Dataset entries
*** Block opens ***

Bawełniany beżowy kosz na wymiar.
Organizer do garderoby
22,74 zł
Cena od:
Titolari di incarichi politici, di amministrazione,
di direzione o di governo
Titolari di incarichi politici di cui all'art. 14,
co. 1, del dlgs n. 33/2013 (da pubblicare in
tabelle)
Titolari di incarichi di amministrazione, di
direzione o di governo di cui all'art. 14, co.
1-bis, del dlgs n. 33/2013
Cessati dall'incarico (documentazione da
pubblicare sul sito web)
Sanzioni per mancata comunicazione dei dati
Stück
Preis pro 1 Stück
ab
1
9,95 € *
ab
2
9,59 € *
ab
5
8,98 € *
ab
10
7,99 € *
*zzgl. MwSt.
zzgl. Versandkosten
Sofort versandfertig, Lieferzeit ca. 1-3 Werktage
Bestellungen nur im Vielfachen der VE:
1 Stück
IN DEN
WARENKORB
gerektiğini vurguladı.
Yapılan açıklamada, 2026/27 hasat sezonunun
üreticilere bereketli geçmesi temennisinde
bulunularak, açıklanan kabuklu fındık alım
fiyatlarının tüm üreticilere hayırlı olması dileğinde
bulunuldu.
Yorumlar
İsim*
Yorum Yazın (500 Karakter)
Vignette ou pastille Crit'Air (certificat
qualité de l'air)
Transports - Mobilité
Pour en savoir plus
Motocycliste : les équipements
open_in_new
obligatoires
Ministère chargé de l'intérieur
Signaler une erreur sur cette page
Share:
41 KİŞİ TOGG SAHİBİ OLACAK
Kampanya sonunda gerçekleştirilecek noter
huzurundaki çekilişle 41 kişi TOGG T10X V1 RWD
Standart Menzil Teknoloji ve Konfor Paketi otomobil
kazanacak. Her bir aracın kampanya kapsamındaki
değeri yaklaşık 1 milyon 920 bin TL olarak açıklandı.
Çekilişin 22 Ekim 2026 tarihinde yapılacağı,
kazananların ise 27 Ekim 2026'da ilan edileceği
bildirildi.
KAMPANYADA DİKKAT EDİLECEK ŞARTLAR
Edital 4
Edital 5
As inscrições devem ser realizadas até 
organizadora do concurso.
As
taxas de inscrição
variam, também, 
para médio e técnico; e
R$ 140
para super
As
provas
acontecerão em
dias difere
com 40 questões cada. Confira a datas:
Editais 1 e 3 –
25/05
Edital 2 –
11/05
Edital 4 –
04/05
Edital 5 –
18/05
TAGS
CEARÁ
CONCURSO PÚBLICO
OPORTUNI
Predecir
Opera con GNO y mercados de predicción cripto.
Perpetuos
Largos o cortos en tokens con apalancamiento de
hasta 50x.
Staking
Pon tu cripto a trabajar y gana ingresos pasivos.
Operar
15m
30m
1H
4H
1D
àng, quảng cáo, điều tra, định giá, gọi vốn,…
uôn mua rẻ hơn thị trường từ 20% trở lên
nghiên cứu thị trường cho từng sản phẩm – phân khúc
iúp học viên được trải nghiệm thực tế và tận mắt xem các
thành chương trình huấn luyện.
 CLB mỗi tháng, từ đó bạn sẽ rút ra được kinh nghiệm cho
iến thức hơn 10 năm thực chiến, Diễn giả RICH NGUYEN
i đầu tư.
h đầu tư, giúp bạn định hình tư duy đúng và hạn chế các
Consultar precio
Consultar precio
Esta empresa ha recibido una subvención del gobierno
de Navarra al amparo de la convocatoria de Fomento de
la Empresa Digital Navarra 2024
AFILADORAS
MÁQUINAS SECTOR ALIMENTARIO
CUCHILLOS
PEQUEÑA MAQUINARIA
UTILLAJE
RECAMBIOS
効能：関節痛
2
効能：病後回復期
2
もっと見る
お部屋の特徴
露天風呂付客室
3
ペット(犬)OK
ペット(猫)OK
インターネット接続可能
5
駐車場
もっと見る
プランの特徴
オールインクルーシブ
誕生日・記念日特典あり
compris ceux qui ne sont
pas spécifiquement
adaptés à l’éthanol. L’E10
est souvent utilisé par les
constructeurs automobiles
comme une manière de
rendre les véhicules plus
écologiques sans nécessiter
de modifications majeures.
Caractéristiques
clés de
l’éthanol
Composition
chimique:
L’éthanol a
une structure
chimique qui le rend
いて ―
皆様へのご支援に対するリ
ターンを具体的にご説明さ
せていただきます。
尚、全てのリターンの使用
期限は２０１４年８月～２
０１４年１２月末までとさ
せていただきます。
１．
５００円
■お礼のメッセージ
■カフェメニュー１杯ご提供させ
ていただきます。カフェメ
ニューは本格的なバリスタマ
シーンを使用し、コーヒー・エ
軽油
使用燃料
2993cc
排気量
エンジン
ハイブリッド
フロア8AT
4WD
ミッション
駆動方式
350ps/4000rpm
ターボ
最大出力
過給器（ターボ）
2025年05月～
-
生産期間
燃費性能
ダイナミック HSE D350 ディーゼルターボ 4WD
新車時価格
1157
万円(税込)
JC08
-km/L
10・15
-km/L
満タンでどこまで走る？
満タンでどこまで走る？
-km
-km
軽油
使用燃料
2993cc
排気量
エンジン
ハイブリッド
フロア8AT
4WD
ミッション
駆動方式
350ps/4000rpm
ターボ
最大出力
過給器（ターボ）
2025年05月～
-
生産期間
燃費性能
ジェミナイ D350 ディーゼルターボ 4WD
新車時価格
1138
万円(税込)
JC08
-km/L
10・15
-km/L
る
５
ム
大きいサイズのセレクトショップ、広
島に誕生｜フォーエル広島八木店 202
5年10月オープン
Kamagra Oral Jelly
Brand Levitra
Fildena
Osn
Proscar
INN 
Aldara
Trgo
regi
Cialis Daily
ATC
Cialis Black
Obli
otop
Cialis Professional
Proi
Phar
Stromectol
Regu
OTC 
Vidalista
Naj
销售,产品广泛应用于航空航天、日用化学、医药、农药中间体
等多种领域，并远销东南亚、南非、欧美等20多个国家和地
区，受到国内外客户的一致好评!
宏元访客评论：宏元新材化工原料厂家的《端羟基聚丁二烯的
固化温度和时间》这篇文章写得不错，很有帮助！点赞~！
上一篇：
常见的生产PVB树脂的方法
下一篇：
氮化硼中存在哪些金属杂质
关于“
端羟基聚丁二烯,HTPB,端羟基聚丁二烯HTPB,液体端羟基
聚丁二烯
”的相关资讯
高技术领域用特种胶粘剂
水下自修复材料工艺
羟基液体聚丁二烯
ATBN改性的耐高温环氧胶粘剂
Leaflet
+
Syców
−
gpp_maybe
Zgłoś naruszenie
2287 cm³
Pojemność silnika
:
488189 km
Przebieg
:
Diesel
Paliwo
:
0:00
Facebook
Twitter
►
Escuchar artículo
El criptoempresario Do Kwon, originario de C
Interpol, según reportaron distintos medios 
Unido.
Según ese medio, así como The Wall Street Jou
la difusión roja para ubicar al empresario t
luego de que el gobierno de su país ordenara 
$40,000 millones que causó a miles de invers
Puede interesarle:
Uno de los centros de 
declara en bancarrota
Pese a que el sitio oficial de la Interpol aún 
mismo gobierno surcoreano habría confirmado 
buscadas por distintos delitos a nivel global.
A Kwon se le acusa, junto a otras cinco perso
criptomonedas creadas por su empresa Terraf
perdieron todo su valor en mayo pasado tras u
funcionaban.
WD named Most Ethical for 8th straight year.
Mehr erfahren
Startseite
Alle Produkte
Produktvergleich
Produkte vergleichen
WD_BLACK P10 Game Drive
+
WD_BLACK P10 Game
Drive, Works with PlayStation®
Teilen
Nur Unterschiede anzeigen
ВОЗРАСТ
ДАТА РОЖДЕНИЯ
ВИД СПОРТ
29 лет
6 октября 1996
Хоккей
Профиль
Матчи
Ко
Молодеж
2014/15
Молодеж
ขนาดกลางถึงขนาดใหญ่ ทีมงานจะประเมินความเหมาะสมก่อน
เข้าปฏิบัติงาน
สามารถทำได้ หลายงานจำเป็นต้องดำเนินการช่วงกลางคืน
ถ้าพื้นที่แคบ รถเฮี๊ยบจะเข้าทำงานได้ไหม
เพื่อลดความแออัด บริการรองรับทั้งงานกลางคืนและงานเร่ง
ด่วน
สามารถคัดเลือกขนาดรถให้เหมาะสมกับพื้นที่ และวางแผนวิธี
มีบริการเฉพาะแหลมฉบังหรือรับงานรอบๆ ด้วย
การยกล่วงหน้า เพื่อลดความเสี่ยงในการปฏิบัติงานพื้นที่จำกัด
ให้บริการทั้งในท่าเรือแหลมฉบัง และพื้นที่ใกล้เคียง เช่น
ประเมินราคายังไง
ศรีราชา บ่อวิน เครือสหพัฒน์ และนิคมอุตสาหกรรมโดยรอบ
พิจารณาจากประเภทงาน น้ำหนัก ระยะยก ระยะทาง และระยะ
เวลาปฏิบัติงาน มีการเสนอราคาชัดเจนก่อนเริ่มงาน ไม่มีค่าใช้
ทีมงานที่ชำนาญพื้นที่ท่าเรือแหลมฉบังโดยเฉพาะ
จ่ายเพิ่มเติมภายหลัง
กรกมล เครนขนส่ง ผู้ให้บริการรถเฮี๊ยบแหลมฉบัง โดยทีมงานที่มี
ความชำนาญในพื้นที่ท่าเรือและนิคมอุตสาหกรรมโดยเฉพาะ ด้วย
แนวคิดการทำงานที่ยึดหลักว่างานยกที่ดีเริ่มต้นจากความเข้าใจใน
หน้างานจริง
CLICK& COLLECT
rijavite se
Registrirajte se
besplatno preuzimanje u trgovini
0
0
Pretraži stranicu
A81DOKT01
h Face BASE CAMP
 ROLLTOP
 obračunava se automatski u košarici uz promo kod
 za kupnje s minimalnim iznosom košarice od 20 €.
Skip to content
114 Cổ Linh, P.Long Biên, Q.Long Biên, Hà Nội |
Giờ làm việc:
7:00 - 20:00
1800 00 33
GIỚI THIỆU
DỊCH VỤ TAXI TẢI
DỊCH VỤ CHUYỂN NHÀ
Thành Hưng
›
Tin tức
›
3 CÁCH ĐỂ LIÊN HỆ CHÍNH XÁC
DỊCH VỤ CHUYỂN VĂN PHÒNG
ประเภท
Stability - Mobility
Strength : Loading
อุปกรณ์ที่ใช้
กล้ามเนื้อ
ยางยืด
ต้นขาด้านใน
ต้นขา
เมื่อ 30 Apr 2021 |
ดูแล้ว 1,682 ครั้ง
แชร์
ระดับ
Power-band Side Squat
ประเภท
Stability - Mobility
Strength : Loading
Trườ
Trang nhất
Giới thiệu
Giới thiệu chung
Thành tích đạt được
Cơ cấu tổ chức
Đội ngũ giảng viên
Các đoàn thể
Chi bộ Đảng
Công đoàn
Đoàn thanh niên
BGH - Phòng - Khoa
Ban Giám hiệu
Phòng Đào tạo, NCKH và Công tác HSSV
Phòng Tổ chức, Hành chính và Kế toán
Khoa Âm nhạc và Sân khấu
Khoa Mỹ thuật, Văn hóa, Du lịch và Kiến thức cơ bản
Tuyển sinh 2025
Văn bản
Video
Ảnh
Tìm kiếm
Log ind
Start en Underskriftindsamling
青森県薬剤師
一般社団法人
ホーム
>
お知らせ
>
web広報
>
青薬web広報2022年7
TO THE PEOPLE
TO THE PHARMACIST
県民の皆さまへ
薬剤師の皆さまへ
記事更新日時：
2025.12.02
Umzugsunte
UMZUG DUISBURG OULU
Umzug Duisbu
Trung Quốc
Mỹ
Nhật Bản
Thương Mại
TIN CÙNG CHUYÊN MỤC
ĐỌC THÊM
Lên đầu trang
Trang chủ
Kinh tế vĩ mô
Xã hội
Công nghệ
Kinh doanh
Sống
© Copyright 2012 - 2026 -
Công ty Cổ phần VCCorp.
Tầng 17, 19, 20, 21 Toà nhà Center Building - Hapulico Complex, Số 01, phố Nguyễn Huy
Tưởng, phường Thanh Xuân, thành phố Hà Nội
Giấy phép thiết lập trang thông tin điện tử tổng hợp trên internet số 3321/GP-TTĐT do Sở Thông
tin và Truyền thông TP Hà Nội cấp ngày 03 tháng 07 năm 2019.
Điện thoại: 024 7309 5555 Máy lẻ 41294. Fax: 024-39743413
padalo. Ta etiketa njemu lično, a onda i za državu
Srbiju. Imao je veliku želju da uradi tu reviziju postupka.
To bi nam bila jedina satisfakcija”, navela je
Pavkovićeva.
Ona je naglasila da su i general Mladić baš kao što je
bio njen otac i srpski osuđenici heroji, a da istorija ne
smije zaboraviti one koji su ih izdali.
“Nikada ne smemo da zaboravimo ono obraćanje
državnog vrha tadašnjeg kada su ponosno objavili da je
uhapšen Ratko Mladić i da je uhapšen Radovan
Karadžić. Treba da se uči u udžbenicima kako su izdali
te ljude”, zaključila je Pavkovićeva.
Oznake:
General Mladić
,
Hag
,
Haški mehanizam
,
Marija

*** Block closes ***

**PROBLEM STATEMENT**
Copy out every line in the entries above that holds "éthanol".

**ANSWER AREA**
adaptés à l’éthanol. L’E10
l’éthanol
L’éthanol a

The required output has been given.